— Что надо? — тотчас же крикнул секретарь. — По какому поводу вы беспокоите господина консула?
В ответ раздались было голоса, но они сейчас же смолкли, потому что Сун поднял руку и повернулся лицом к балкону.
Он стал говорить; напомнил о трех принципах Сун Ят-сена: национализме, демократизме и социализме. Он говорил о жизни великого революционера и его заветах.
Речь его лилась грозно и торжественно. Что можно было возразить на нее, на это страстное обличение? Что можно было ответить этой вдруг окаменевшей толпе, жадно ловившей каждое слово оратора?
Разве консул не помнил подобных демонстраций в Шанхае и Пекине?
Он совершил недопустимую ошибку: не узнав, в чем дело, вышел на балкон!
— Уходите! — приказал он негромко секретарю. — О чем мы будем разговаривать с ними? Наши речи их не вылечат. Для них только одно лекарство — палач!
Консул с секретарем осторожно попятились и пропали из глаз демонстрантов. Захлопывая двери, они слышали веселые крики и смех, взлетевшие выше дома и забарабанившие в стекла.
Они прошли в заднюю комнату, окна которой выходили во двор. Обширный цветник поднимался уступами на сопку. Золотистые настурции вились вдоль дорожек, пчелы и шмели рассекали воздух.
— Я еще раз прав, — сказал Лин Дун-фын, — нужны решительные, быстрые действия. Там, где нельзя пустить в дело палача, там надо пользоваться более сложными средствами.
— Их заботят советские дети! — покачал головой консул.
Он хотел улыбнуться. Но улыбка не получилась, потому что губы его дрожали. Тогда дрожащими руками он достал папиросу.
...Троян, медленно шествующий домой, встретил возвращавшуюся из консульства бригаду.
— Где были? — спросил он Хот.
— Вот, где были... — рассказала Хот.
И, слушая ее, поэт от досады только покрякивал.
Часть вторая
ОСОБАЯ СУДЬБА
Посадка в десять часов вечера.
Береза в девять вышел на крыльцо. Как часто во Владивостоке, в это время года, с юго-востока дул сильный ветер. Неплотные облака летели низко и неуклюже над Чуркиным, бухтой и неохотно всползали на сопки Орлиного Гнезда. Они напоминали журавлей, расположившихся на покой и недовольных тем, что их вспугнули. Эгершельд со всеми своими бесчисленными огнями Торговой гавани опрокинулся в бухту.

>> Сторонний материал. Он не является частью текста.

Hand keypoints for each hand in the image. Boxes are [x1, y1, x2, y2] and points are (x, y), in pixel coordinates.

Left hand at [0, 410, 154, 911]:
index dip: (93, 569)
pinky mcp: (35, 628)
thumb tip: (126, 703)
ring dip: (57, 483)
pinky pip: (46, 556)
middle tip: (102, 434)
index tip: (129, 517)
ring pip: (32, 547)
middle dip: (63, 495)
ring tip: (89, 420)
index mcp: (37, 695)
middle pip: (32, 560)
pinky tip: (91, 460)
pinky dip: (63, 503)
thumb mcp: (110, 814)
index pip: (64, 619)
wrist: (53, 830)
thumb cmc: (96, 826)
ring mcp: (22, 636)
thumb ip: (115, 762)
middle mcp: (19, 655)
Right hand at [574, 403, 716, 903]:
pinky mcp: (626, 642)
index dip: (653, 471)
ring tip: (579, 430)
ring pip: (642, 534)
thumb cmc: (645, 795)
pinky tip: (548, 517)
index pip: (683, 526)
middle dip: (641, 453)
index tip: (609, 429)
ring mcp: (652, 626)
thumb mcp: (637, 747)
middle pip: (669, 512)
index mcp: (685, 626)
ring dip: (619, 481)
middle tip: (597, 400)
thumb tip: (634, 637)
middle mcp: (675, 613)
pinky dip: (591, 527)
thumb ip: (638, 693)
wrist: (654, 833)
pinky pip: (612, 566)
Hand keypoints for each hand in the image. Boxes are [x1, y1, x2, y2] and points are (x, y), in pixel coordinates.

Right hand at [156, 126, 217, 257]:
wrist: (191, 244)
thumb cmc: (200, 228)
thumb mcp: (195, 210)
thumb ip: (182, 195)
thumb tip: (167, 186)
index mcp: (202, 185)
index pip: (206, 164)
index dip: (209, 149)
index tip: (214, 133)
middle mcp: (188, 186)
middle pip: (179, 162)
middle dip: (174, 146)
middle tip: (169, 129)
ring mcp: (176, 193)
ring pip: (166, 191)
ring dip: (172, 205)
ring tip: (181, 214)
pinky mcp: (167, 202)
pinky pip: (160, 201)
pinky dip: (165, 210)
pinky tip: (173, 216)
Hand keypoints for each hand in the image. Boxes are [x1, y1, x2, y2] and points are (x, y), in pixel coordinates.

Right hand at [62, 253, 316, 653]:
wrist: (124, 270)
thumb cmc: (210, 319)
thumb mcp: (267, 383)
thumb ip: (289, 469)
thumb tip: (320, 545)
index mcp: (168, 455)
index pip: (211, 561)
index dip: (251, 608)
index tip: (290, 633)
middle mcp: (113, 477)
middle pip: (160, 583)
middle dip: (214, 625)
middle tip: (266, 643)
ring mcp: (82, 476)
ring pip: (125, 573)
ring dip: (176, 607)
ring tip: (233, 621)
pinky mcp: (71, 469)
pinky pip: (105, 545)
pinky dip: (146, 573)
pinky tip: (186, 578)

Береза вдохнул влажный ночной воздух и вспомнил, что девять лет назад в такую же весеннюю сырую ночь он тоже покидал Владивосток. Это было после провокационного выступления японцев четвертого и пятого апреля. И тогда он стоял над мерцающей бухтой, и тогда от мыса Басаргина летели тучи, стремясь захватить перевалы. За плечами висел мешок с запасом пищи на трое суток и сменой белья.
Жена положила одну руку на перила крыльца, другую, очень легко, на мешок. В этом жесте он уловил просьбу не уходить, а в легкости прикосновения — сознание, что уходить нужно и что просьба ее — только малодушие.
По улице простучала пустая китайская телега. Береза прекрасно помнил этот гулкий ночной звук, помнил лошадь, которая, помахивая черной туго заплетенной гривой, прошла мимо фонаря, выпятив из тьмы крутые пегие бока. Переваливаясь по глыбам камней, протащилась телега. Возчик-китаец спал на угольных мешках.
Нужно было уходить. Павел оглянулся. Лицо жены белело в сумраке. Он хотел в последнюю минуту сказать то, что собирался сказать все месяцы совместной жизни, — свои мысли о браке, о единственной любви, единственно достойной человека, но в несколько слов они не укладывались, да и незачем их было говорить, уходя в полную неизвестность.
Последнее, надолго оставшееся воспоминание: лязг скобы на калитке и стук закрывшейся двери. За ней остались обаяние женской ласки и теплота гнезда, о котором думалось, что там любовь, преданность и вера.
Сейчас, спустя девять лет, он опять уезжал из Владивостока, но жена его не провожала, и жены как будто не предвиделось.
Тощие деревья сада шевелили вершинами. Собачонка Вахта, метиска неопределенной крови, проживавшая под крыльцом, выползла из жилища и повела носом в направлении человека. Узнав своего, потягиваясь задними ногами и зевая, Вахта поднялась на две ступеньки и завиляла хвостом.